Why Blocking Blue Light is the Key to a Good Night’s Sleep
According to James and Tristan Swanwick, “There are lights on our screens that we stare into at nighttime after the sun is long gone. Blue light is in your cell phone, TV screen, computer, bathroom and kitchen lights, alarm clock – almost everywhere. When we stare at these screens – as you may be doing now – it tricks our bodies into thinking it’s still daytime. This means we don’t produce as much melatonin.”
The research is growing about the dangers of artificial blue light, especially in the evening. A Harvard study has linked exposure to blue light at night to an increase in diseases such as cancer, diabetes, and heart disease. (source)
Since it’s impossible to live in a bubble and not be away from our cell phones, tablets, computers and TV’s for any length of time, day glasses for screen glare and classic blue light blockers are some of our practitioner’s favorite health hacks.
Do Blue Light Blockers Really Work?
The research is still very new, but is trending towards YES! Even the Harvard study confirmed the effectiveness of blue blocker glasses. Studies from the University of Michigan Sleep Disorders Center have also concluded their effectiveness.
According to Swanwick, their Night Swannies can block 99% of blue light from hitting your eyes.
Steps to Reduce Blue Light at Night
These are the steps that the experts recommend and ones that I do myself and highly recommend.
1. Greet the sunrise. Tell your brain that it’s morning and time to wake up. Even if I walk outside in my bathrobe, I still greet the morning and do a few stretches while I’m at it.

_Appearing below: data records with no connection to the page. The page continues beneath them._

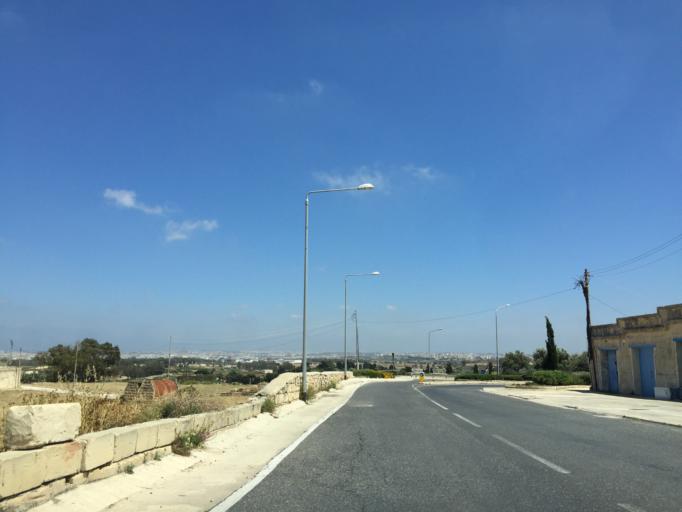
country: MT
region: L-Imtarfa
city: Imtarfa
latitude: 35.8924
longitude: 14.4040
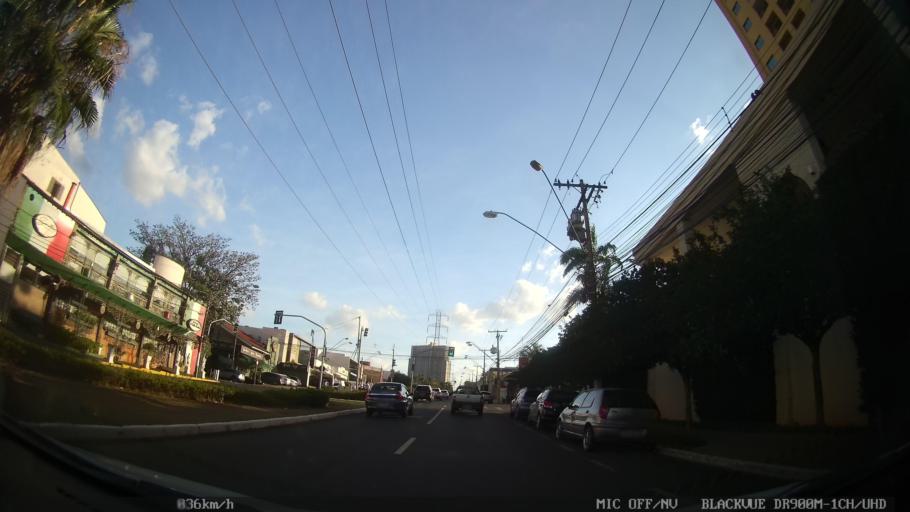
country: BR
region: Sao Paulo
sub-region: Ribeirao Preto
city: Ribeirao Preto
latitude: -21.1939
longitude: -47.8019
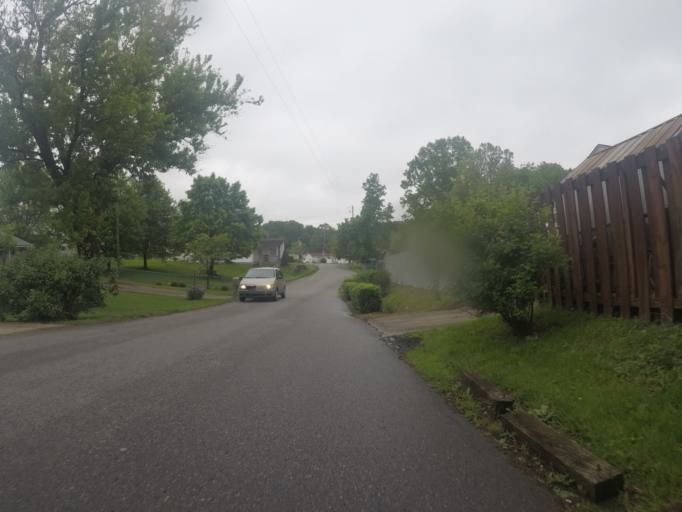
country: US
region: West Virginia
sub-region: Cabell County
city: Barboursville
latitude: 38.4190
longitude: -82.3033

2. Expose yourself to sunlight during the day. Go for a walk or sit outside and bask in the sun and even get a little Vitamin D.
3. Use the f.lux app on your phone and computer.
4. If you get street light (lamps, cars, etc) streaming into your bedroom, invest in blackout blinds.
5. Swap out your green display alarm clock for one that has a red light display.
6. Change your night light to one with a red light.
Finally, I could tell you to turn off the screens a few hours before bedtime, but 99% of you would just laugh at me. So wear your blue blockers starting at 90 minutes to 2 hours before bedtime.